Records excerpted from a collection
====
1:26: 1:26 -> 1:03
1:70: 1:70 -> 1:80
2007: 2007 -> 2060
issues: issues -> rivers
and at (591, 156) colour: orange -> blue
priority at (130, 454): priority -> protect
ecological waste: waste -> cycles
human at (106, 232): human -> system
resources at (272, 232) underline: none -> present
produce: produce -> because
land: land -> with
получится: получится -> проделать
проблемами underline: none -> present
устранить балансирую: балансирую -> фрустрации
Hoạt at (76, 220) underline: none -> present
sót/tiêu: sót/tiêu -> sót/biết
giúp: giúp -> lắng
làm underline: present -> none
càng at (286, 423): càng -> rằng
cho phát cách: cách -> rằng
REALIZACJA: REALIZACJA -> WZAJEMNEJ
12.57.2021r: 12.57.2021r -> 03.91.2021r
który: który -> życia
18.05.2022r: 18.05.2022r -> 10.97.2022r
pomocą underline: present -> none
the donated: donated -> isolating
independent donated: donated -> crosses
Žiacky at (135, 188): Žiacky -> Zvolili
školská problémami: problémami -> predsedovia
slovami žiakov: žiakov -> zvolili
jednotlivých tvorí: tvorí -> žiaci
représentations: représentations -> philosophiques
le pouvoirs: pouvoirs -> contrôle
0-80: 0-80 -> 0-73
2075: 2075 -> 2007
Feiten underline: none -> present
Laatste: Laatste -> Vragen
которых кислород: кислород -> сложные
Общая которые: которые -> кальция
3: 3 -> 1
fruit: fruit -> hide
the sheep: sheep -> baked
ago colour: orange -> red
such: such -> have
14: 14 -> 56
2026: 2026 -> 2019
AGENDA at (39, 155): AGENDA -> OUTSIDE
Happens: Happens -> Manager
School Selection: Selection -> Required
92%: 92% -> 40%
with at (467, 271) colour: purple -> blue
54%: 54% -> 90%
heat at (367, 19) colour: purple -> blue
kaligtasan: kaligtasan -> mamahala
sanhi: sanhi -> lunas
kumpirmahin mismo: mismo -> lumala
====
→ **WHAT YOU NEED TO DO**
Return every line of the data from the first line through the line that contains "jednotlivých tvorí: tvorí -> žiaci", both ends included, with each line reproduced unchanged.

→ **EXERCISE SOLUTION**
1:26: 1:26 -> 1:03
1:70: 1:70 -> 1:80
2007: 2007 -> 2060
issues: issues -> rivers
and at (591, 156) colour: orange -> blue
priority at (130, 454): priority -> protect
ecological waste: waste -> cycles
human at (106, 232): human -> system
resources at (272, 232) underline: none -> present
produce: produce -> because
land: land -> with
получится: получится -> проделать
проблемами underline: none -> present
устранить балансирую: балансирую -> фрустрации
Hoạt at (76, 220) underline: none -> present
sót/tiêu: sót/tiêu -> sót/biết
giúp: giúp -> lắng
làm underline: present -> none
càng at (286, 423): càng -> rằng
cho phát cách: cách -> rằng
REALIZACJA: REALIZACJA -> WZAJEMNEJ
12.57.2021r: 12.57.2021r -> 03.91.2021r
który: który -> życia
18.05.2022r: 18.05.2022r -> 10.97.2022r
pomocą underline: present -> none
the donated: donated -> isolating
independent donated: donated -> crosses
Žiacky at (135, 188): Žiacky -> Zvolili
školská problémami: problémami -> predsedovia
slovami žiakov: žiakov -> zvolili
jednotlivých tvorí: tvorí -> žiaci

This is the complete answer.